Available data below:

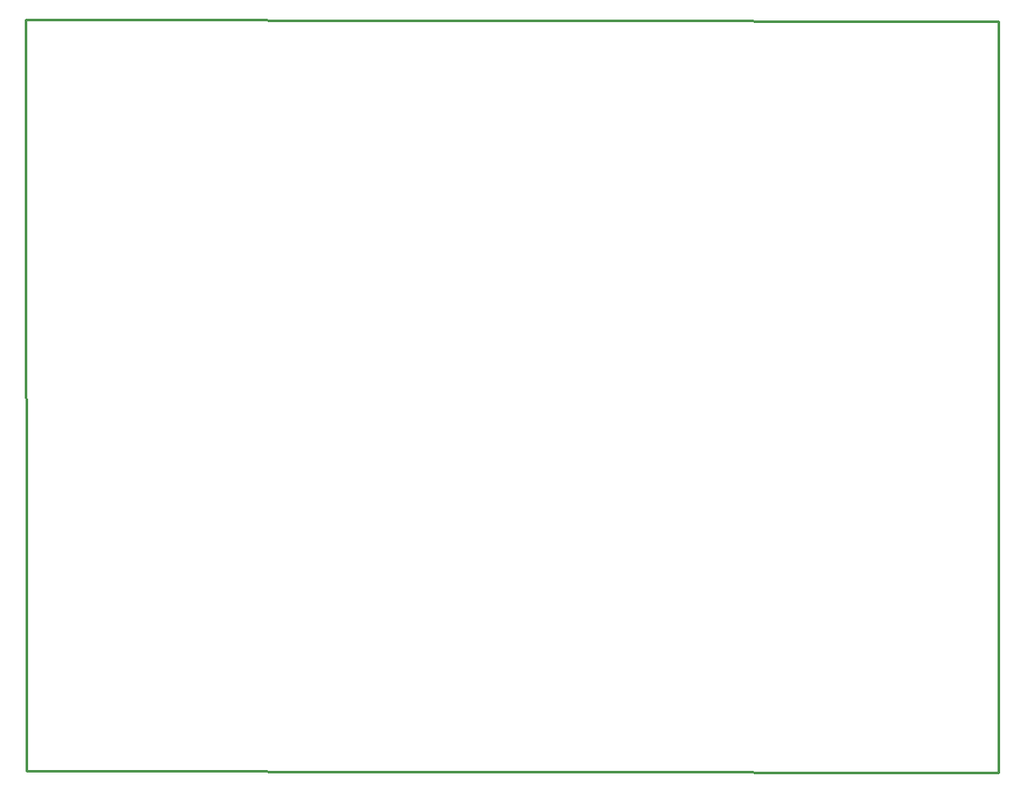
<source format=gko>
G04 EAGLE Gerber RS-274X export*
G75*
%MOMM*%
%FSLAX34Y34*%
%LPD*%
%IN*%
%IPPOS*%
%AMOC8*
5,1,8,0,0,1.08239X$1,22.5*%
G01*
%ADD10C,0.254000*%


D10*
X18000Y756700D02*
X18500Y10000D01*
X984300Y8000D01*
X983800Y754700D01*
X18000Y756700D01*
M02*

</source>
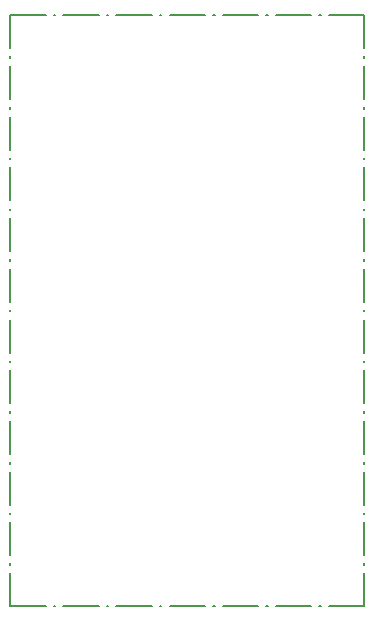
<source format=gbo>
G04 EAGLE Gerber RS-274X export*
G75*
%MOMM*%
%FSLAX34Y34*%
%LPD*%
%INSilkscreen Bottom*%
%IPPOS*%
%AMOC8*
5,1,8,0,0,1.08239X$1,22.5*%
G01*
%ADD10C,0.203200*%


D10*
X250000Y100000D02*
X250000Y127917D01*
X250000Y134768D02*
X250000Y136065D01*
X250000Y142917D02*
X250000Y170833D01*
X250000Y177685D02*
X250000Y178982D01*
X250000Y185833D02*
X250000Y213750D01*
X250000Y220602D02*
X250000Y221898D01*
X250000Y228750D02*
X250000Y256667D01*
X250000Y263518D02*
X250000Y264815D01*
X250000Y271667D02*
X250000Y299583D01*
X250000Y306435D02*
X250000Y307732D01*
X250000Y314583D02*
X250000Y342500D01*
X250000Y349352D02*
X250000Y350648D01*
X250000Y357500D02*
X250000Y385417D01*
X250000Y392268D02*
X250000Y393565D01*
X250000Y400417D02*
X250000Y428333D01*
X250000Y435185D02*
X250000Y436482D01*
X250000Y443333D02*
X250000Y471250D01*
X250000Y478102D02*
X250000Y479398D01*
X250000Y486250D02*
X250000Y514167D01*
X250000Y521018D02*
X250000Y522315D01*
X250000Y529167D02*
X250000Y557083D01*
X250000Y563935D02*
X250000Y565232D01*
X250000Y572083D02*
X250000Y600000D01*
X280000Y600000D01*
X286852Y600000D02*
X288148Y600000D01*
X295000Y600000D02*
X325000Y600000D01*
X331852Y600000D02*
X333148Y600000D01*
X340000Y600000D02*
X370000Y600000D01*
X376852Y600000D02*
X378148Y600000D01*
X385000Y600000D02*
X415000Y600000D01*
X421852Y600000D02*
X423148Y600000D01*
X430000Y600000D02*
X460000Y600000D01*
X466852Y600000D02*
X468148Y600000D01*
X475000Y600000D02*
X505000Y600000D01*
X511852Y600000D02*
X513148Y600000D01*
X520000Y600000D02*
X550000Y600000D01*
X550000Y572083D01*
X550000Y565232D02*
X550000Y563935D01*
X550000Y557083D02*
X550000Y529167D01*
X550000Y522315D02*
X550000Y521018D01*
X550000Y514167D02*
X550000Y486250D01*
X550000Y479398D02*
X550000Y478102D01*
X550000Y471250D02*
X550000Y443333D01*
X550000Y436482D02*
X550000Y435185D01*
X550000Y428333D02*
X550000Y400417D01*
X550000Y393565D02*
X550000Y392268D01*
X550000Y385417D02*
X550000Y357500D01*
X550000Y350648D02*
X550000Y349352D01*
X550000Y342500D02*
X550000Y314583D01*
X550000Y307732D02*
X550000Y306435D01*
X550000Y299583D02*
X550000Y271667D01*
X550000Y264815D02*
X550000Y263518D01*
X550000Y256667D02*
X550000Y228750D01*
X550000Y221898D02*
X550000Y220602D01*
X550000Y213750D02*
X550000Y185833D01*
X550000Y178982D02*
X550000Y177685D01*
X550000Y170833D02*
X550000Y142917D01*
X550000Y136065D02*
X550000Y134768D01*
X550000Y127917D02*
X550000Y100000D01*
X520000Y100000D01*
X513148Y100000D02*
X511852Y100000D01*
X505000Y100000D02*
X475000Y100000D01*
X468148Y100000D02*
X466852Y100000D01*
X460000Y100000D02*
X430000Y100000D01*
X423148Y100000D02*
X421852Y100000D01*
X415000Y100000D02*
X385000Y100000D01*
X378148Y100000D02*
X376852Y100000D01*
X370000Y100000D02*
X340000Y100000D01*
X333148Y100000D02*
X331852Y100000D01*
X325000Y100000D02*
X295000Y100000D01*
X288148Y100000D02*
X286852Y100000D01*
X280000Y100000D02*
X250000Y100000D01*
M02*

</source>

End of Available data.

__Goal of the exercise__
Transcribe the full listing above exactly as it stands, minus the pictures.

__Exercise answer__
<source format=gko>
G04 EAGLE Gerber RS-274X export*
G75*
%MOMM*%
%FSLAX34Y34*%
%LPD*%
%IN*%
%IPPOS*%
%AMOC8*
5,1,8,0,0,1.08239X$1,22.5*%
G01*
%ADD10C,0.254000*%


D10*
X18000Y756700D02*
X18500Y10000D01*
X984300Y8000D01*
X983800Y754700D01*
X18000Y756700D01*
M02*

</source>
<source format=gbo>
G04 EAGLE Gerber RS-274X export*
G75*
%MOMM*%
%FSLAX34Y34*%
%LPD*%
%INSilkscreen Bottom*%
%IPPOS*%
%AMOC8*
5,1,8,0,0,1.08239X$1,22.5*%
G01*
%ADD10C,0.203200*%


D10*
X250000Y100000D02*
X250000Y127917D01*
X250000Y134768D02*
X250000Y136065D01*
X250000Y142917D02*
X250000Y170833D01*
X250000Y177685D02*
X250000Y178982D01*
X250000Y185833D02*
X250000Y213750D01*
X250000Y220602D02*
X250000Y221898D01*
X250000Y228750D02*
X250000Y256667D01*
X250000Y263518D02*
X250000Y264815D01*
X250000Y271667D02*
X250000Y299583D01*
X250000Y306435D02*
X250000Y307732D01*
X250000Y314583D02*
X250000Y342500D01*
X250000Y349352D02*
X250000Y350648D01*
X250000Y357500D02*
X250000Y385417D01*
X250000Y392268D02*
X250000Y393565D01*
X250000Y400417D02*
X250000Y428333D01*
X250000Y435185D02*
X250000Y436482D01*
X250000Y443333D02*
X250000Y471250D01*
X250000Y478102D02*
X250000Y479398D01*
X250000Y486250D02*
X250000Y514167D01*
X250000Y521018D02*
X250000Y522315D01*
X250000Y529167D02*
X250000Y557083D01*
X250000Y563935D02*
X250000Y565232D01*
X250000Y572083D02*
X250000Y600000D01*
X280000Y600000D01*
X286852Y600000D02*
X288148Y600000D01*
X295000Y600000D02*
X325000Y600000D01*
X331852Y600000D02*
X333148Y600000D01*
X340000Y600000D02*
X370000Y600000D01*
X376852Y600000D02*
X378148Y600000D01*
X385000Y600000D02*
X415000Y600000D01*
X421852Y600000D02*
X423148Y600000D01*
X430000Y600000D02*
X460000Y600000D01*
X466852Y600000D02*
X468148Y600000D01*
X475000Y600000D02*
X505000Y600000D01*
X511852Y600000D02*
X513148Y600000D01*
X520000Y600000D02*
X550000Y600000D01*
X550000Y572083D01*
X550000Y565232D02*
X550000Y563935D01*
X550000Y557083D02*
X550000Y529167D01*
X550000Y522315D02*
X550000Y521018D01*
X550000Y514167D02*
X550000Y486250D01*
X550000Y479398D02*
X550000Y478102D01*
X550000Y471250D02*
X550000Y443333D01*
X550000Y436482D02*
X550000Y435185D01*
X550000Y428333D02*
X550000Y400417D01*
X550000Y393565D02*
X550000Y392268D01*
X550000Y385417D02*
X550000Y357500D01*
X550000Y350648D02*
X550000Y349352D01*
X550000Y342500D02*
X550000Y314583D01*
X550000Y307732D02*
X550000Y306435D01*
X550000Y299583D02*
X550000Y271667D01*
X550000Y264815D02*
X550000Y263518D01*
X550000Y256667D02*
X550000Y228750D01*
X550000Y221898D02*
X550000Y220602D01*
X550000Y213750D02*
X550000Y185833D01*
X550000Y178982D02*
X550000Y177685D01*
X550000Y170833D02*
X550000Y142917D01*
X550000Y136065D02*
X550000Y134768D01*
X550000Y127917D02*
X550000Y100000D01*
X520000Y100000D01*
X513148Y100000D02*
X511852Y100000D01*
X505000Y100000D02*
X475000Y100000D01*
X468148Y100000D02*
X466852Y100000D01*
X460000Y100000D02*
X430000Y100000D01*
X423148Y100000D02*
X421852Y100000D01*
X415000Y100000D02*
X385000Y100000D01*
X378148Y100000D02*
X376852Y100000D01*
X370000Y100000D02*
X340000Y100000D01*
X333148Y100000D02*
X331852Y100000D01*
X325000Y100000D02*
X295000Y100000D01*
X288148Y100000D02*
X286852Y100000D01*
X280000Y100000D02*
X250000Y100000D01*
M02*

</source>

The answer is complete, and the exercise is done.